Now, with July’s free agency period rapidly approaching, the Rockets are in the process of trying to create enough space under the salary cap to offer Howard the maximum contract he’ll require once he hits the open market. Houston’s initial run at doing so involves trying to essentially give away a player who was a top-five pick in the 2012 draft.
The Houston Rockets are determined to trade forward Thomas Robinson – the fifth pick in the 2012 NBA draft – to create salary-cap space for the pursuit of Los Angeles Lakers’ free-agent superstar Dwight Howard, league sources told Yahoo! Sports.
The Rockets have made clear to multiple rival teams that they plan to accept the best offer to move Robinson and eliminate his $3.52 million salary for the 2013-14 season.
Robinson has been unable to make an impact on two NBA teams now, after being selected by Sacramento in the draft and then getting traded to the Rockets in the middle of this past season.
As for what teams will have to give up to acquire Robinson, well, it won’t be much considering the way the Rockets have announced both his availability, as well as their intentions. Houston will be looking for a draft pick, a trade exception, or non-guaranteed contracts it can unload later — basically, anything that will allow the team to shed Robinson’s contract to create enough space to be able to go after Howard.
The Rockets are a team likely high on Howard’s list for two reasons — one, there’s James Harden, who’s a compelling young superstar that can handle the bulk of the scoring as well as some of the media attention. The second and much more important reason that may factor into Howard leaving Los Angeles (and what makes Houston an attractive destination) is that there isn’t nearly as much pressure to win on the scale that there is while playing for the legendary Lakers franchise.

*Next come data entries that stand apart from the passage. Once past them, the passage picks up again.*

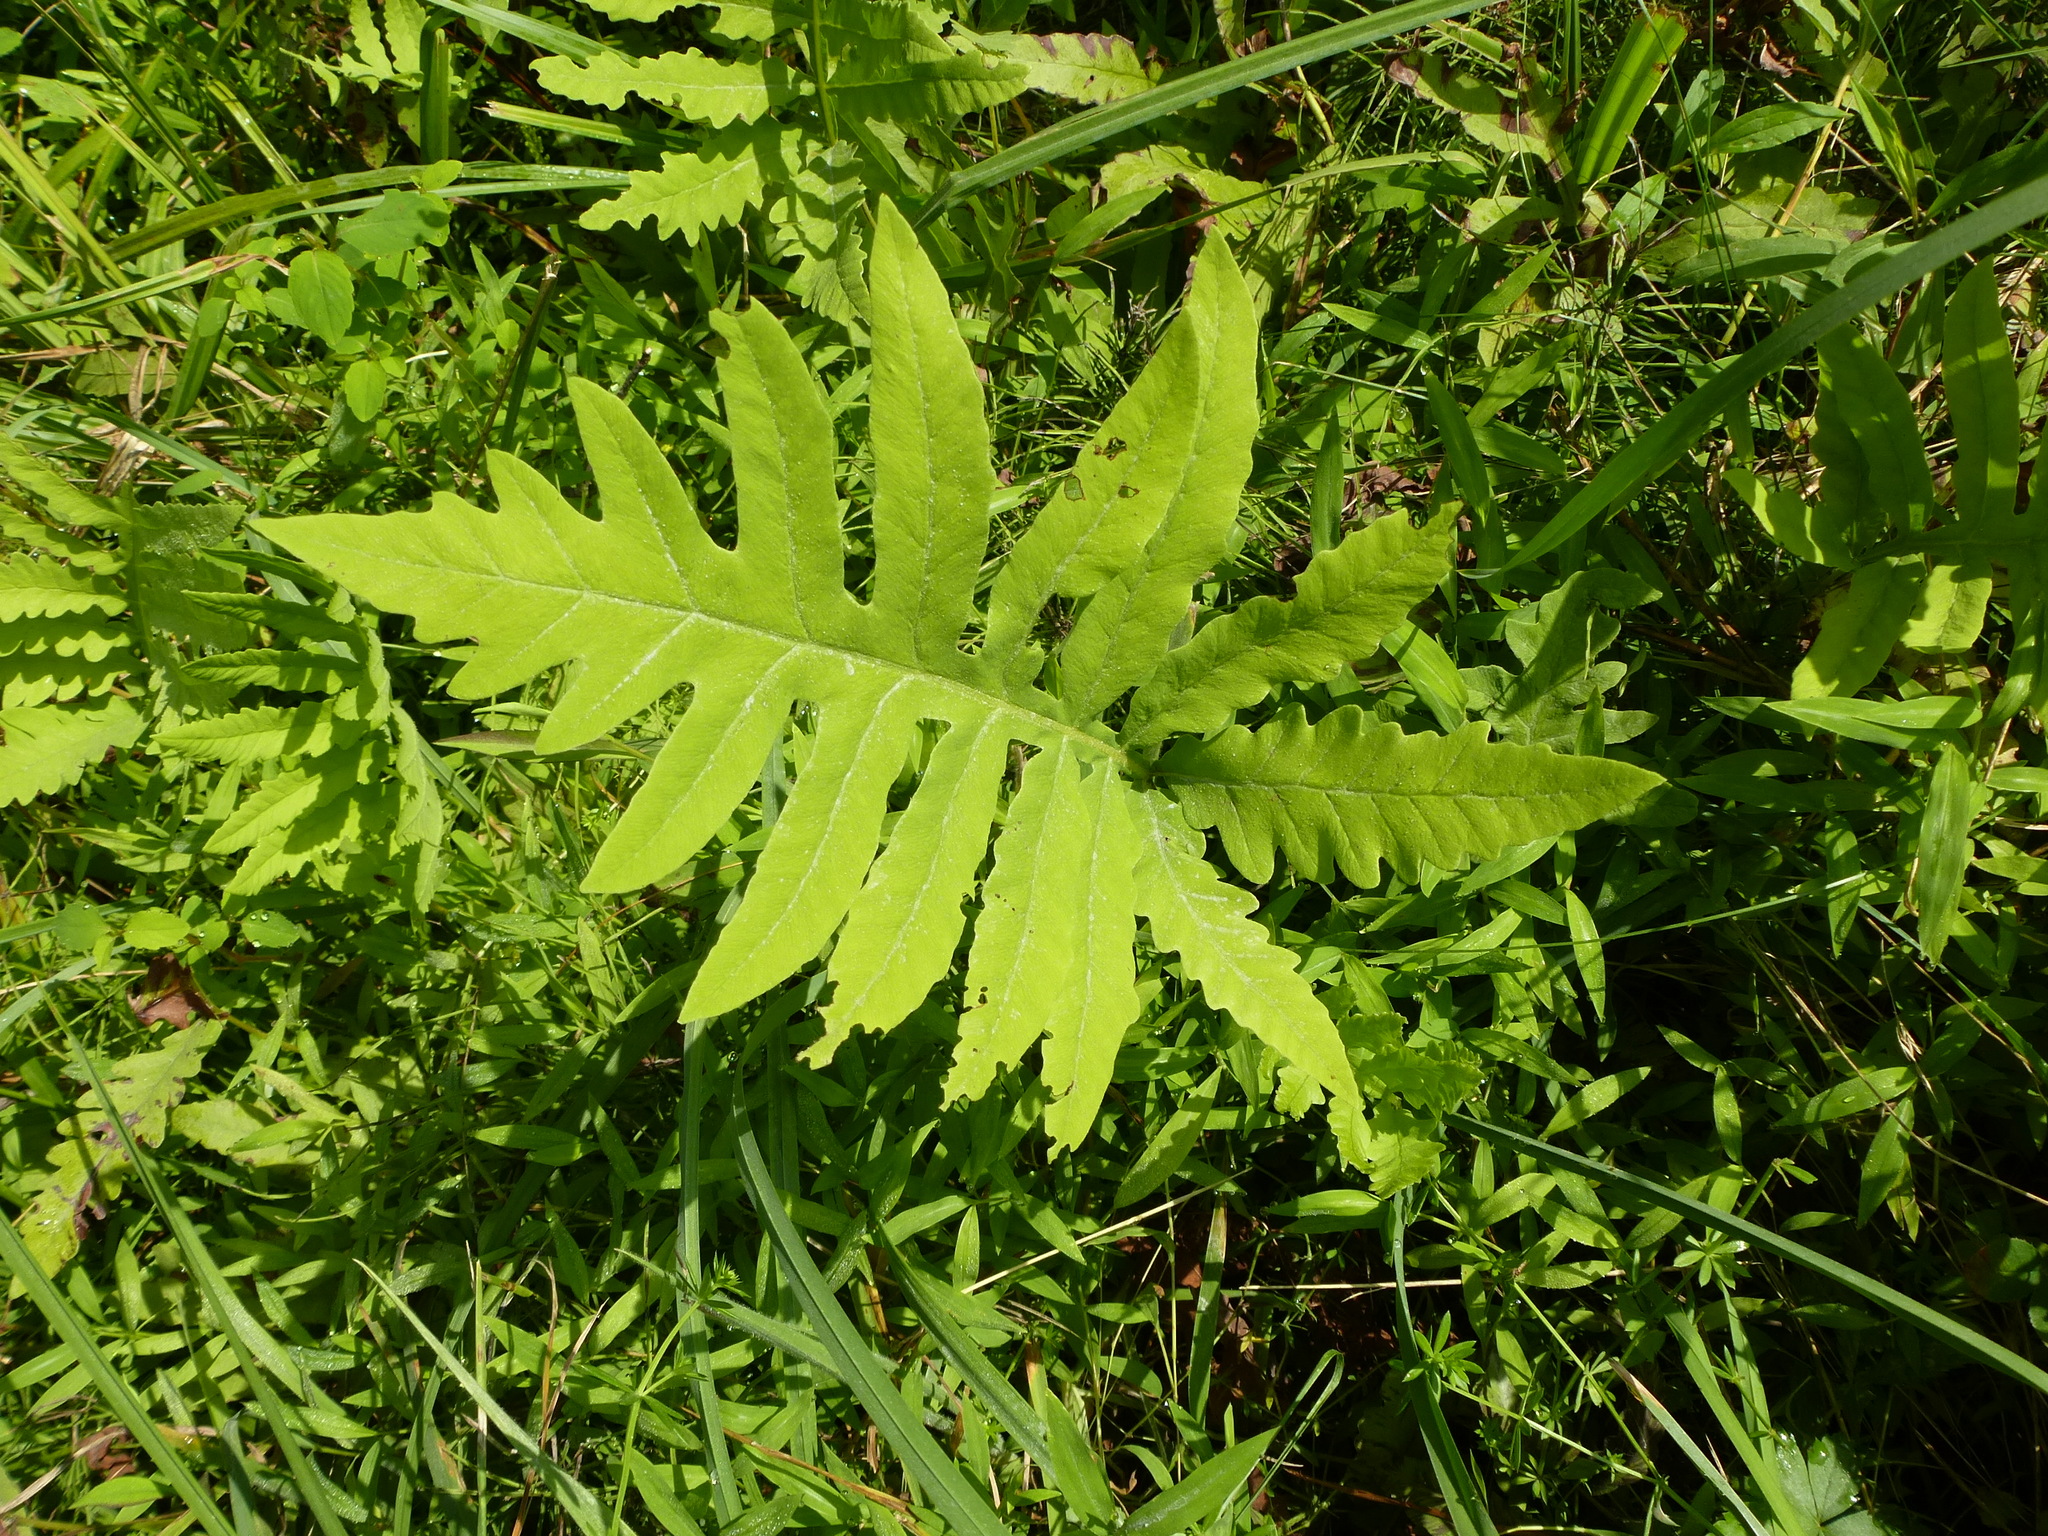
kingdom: Plantae
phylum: Tracheophyta
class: Polypodiopsida
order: Polypodiales
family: Onocleaceae
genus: Onoclea
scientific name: Onoclea sensibilis
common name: Sensitive fern
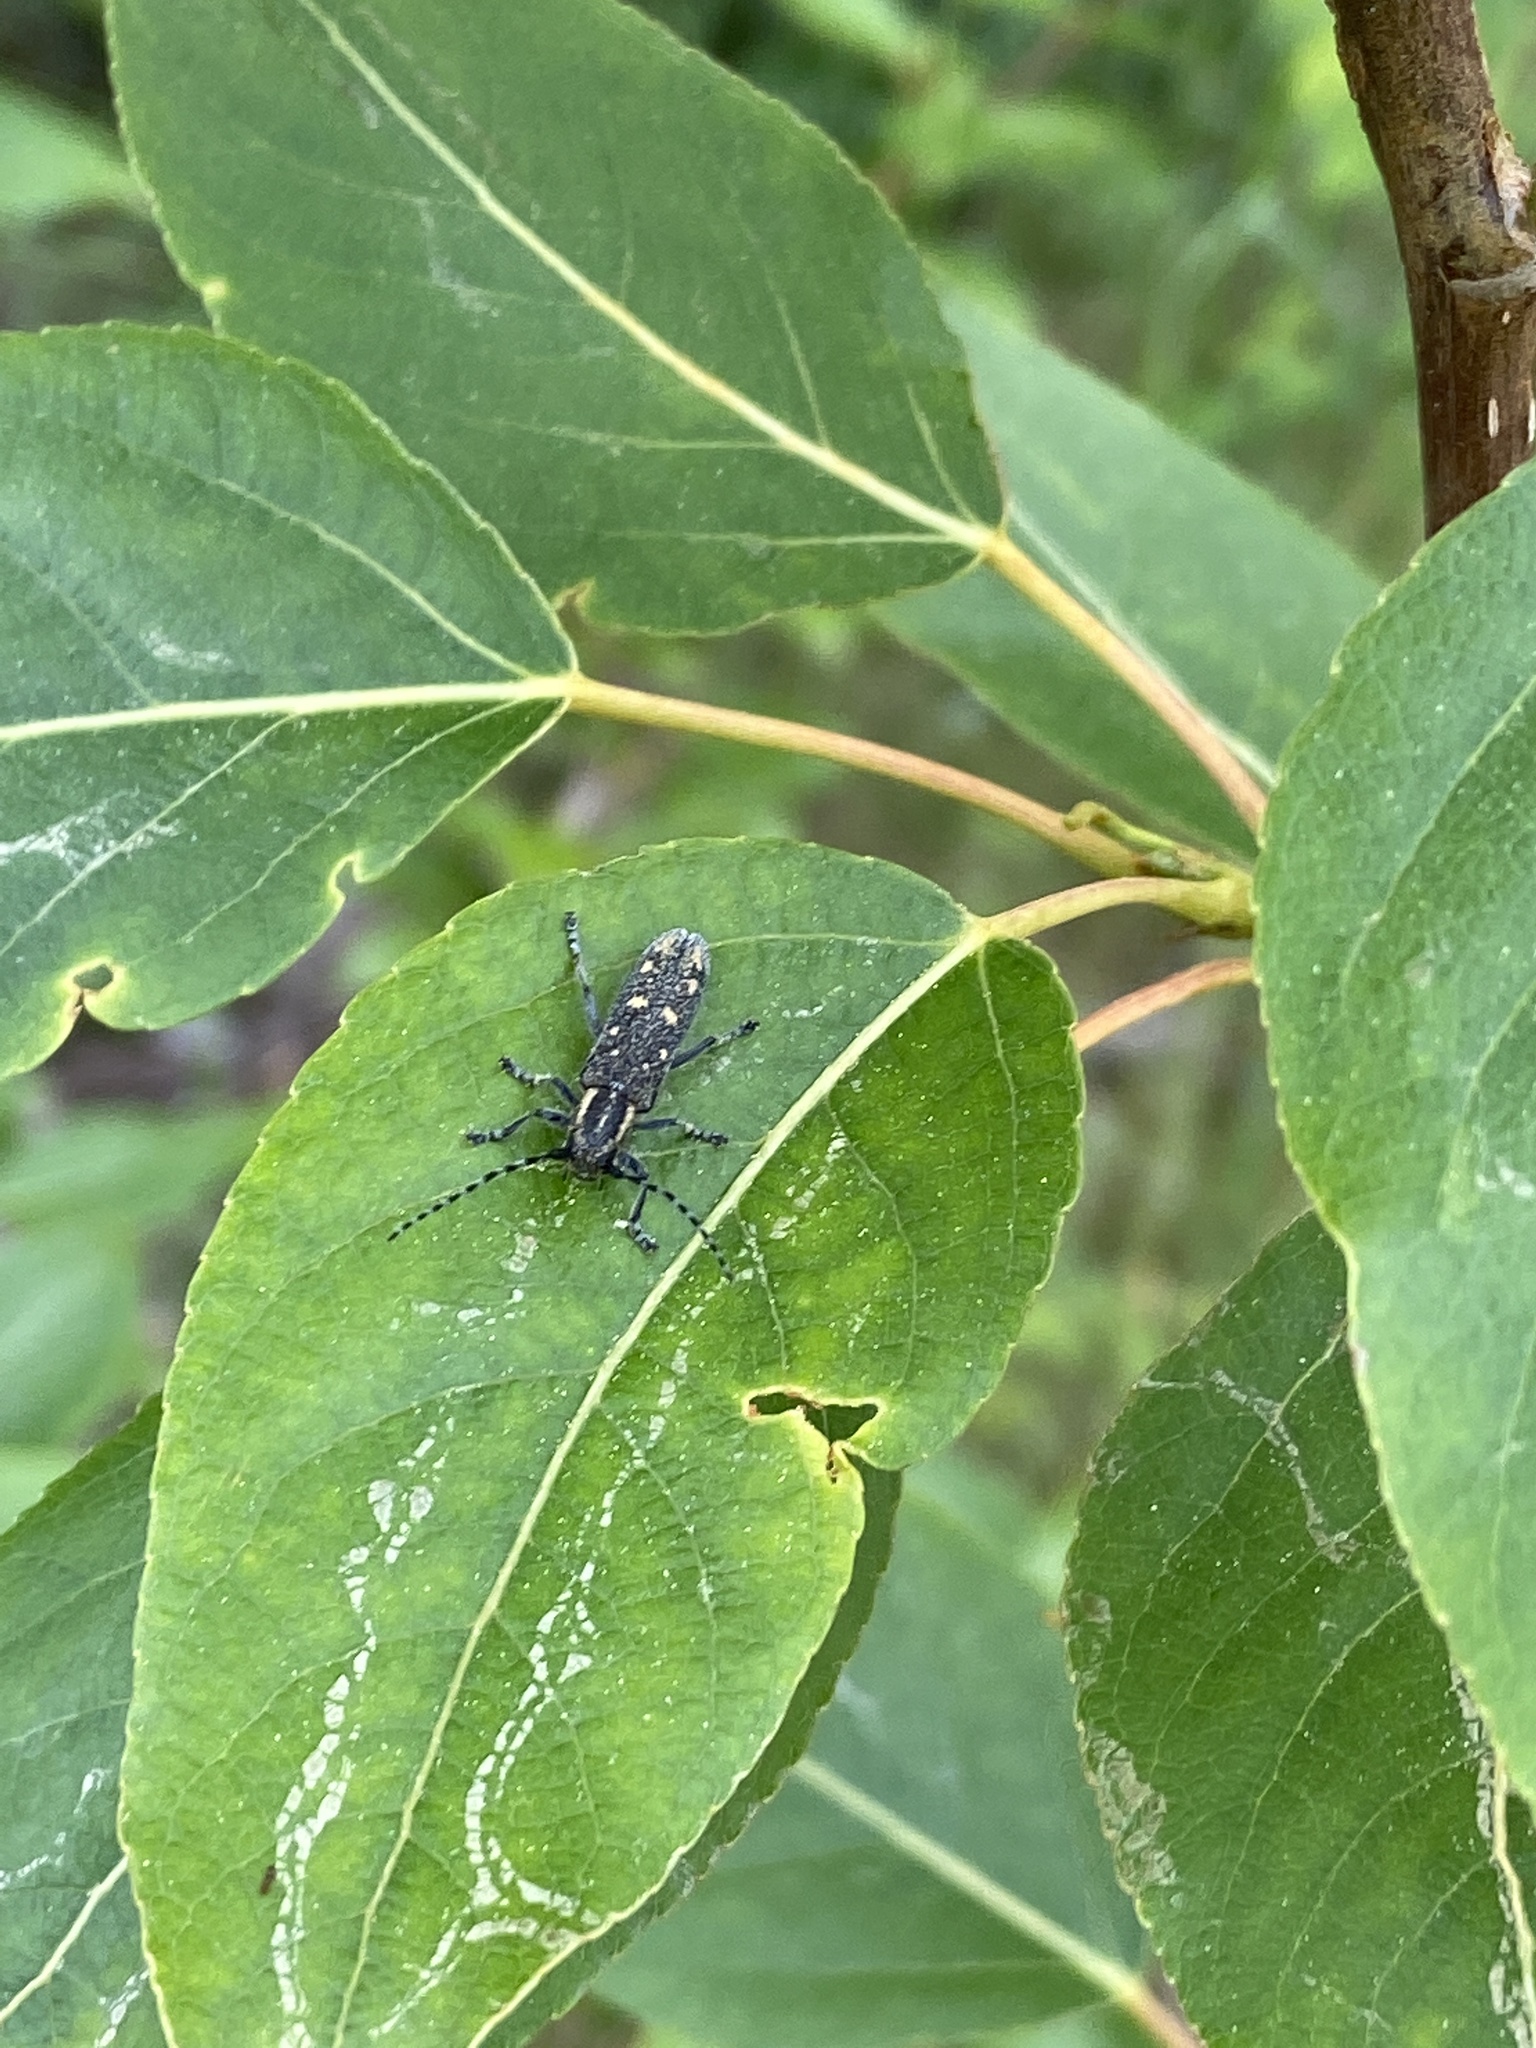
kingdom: Animalia
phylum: Arthropoda
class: Insecta
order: Coleoptera
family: Cerambycidae
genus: Saperda
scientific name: Saperda populnea
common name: Small poplar borer
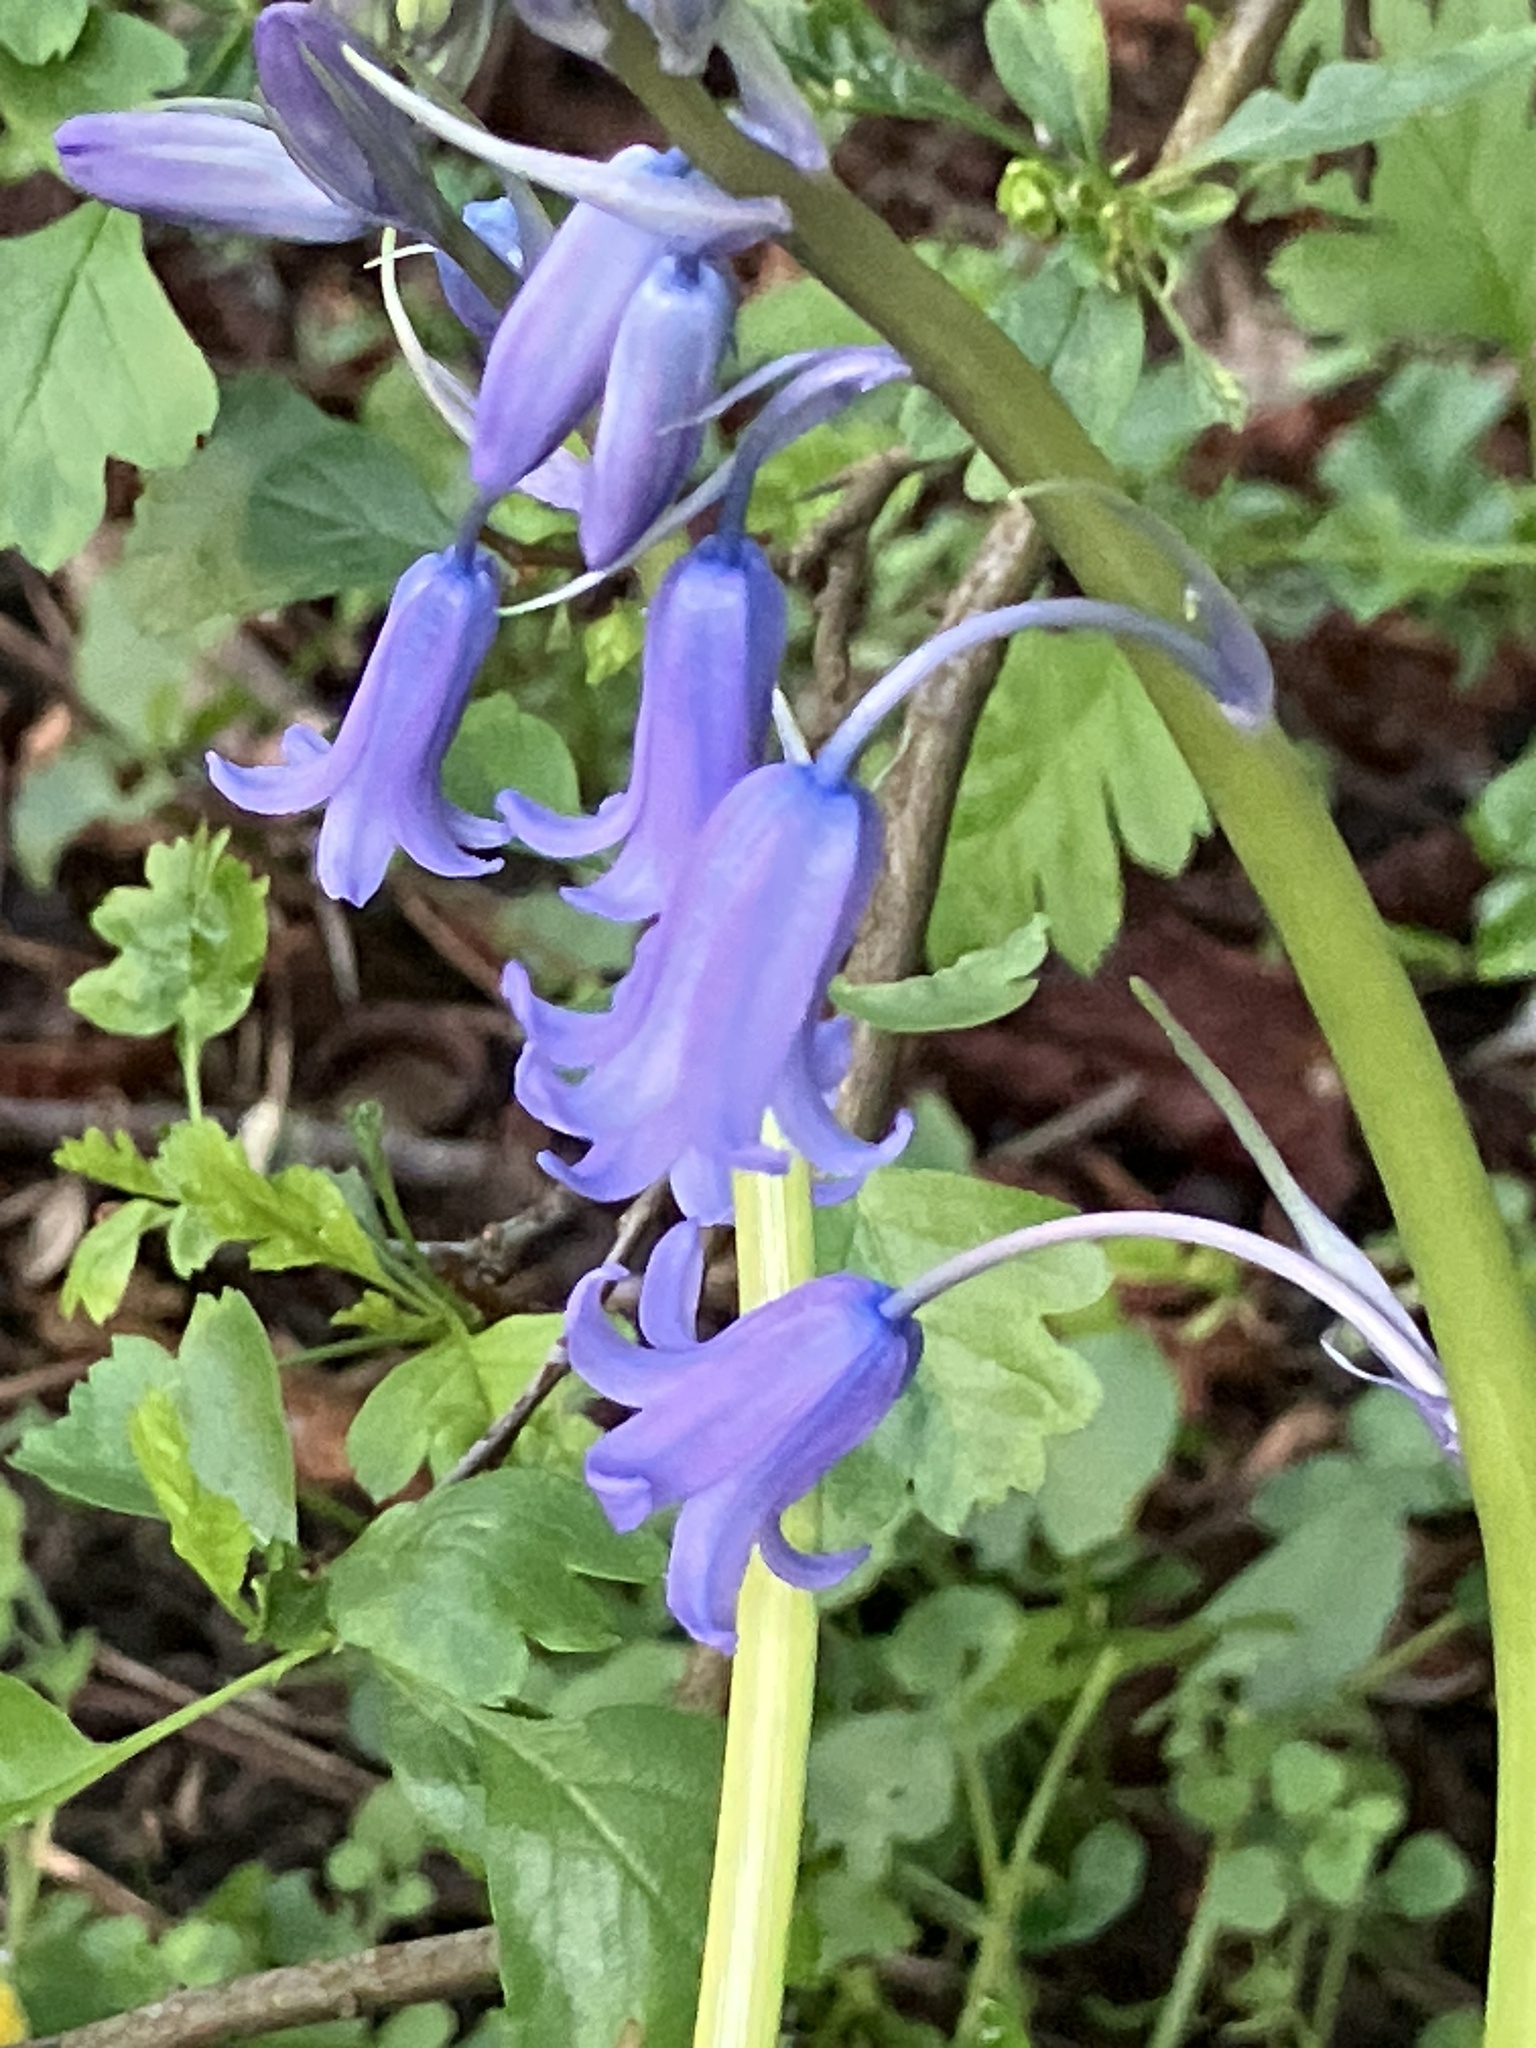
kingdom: Plantae
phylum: Tracheophyta
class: Liliopsida
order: Asparagales
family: Asparagaceae
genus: Hyacinthoides
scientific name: Hyacinthoides non-scripta
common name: Bluebell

If Howard leaves L.A., it will be because he wasn’t interested in having those championship-level expectations placed upon his broad shoulders year after excruciating year. Houston would be a fine place to go to potentially win while avoiding what can be a soul-crushing burden for someone without the right mindset to deal with it, and this reported move to clear the cap space necessary to make a run at Howard is the Rockets’ first step in attempting to make that a reality.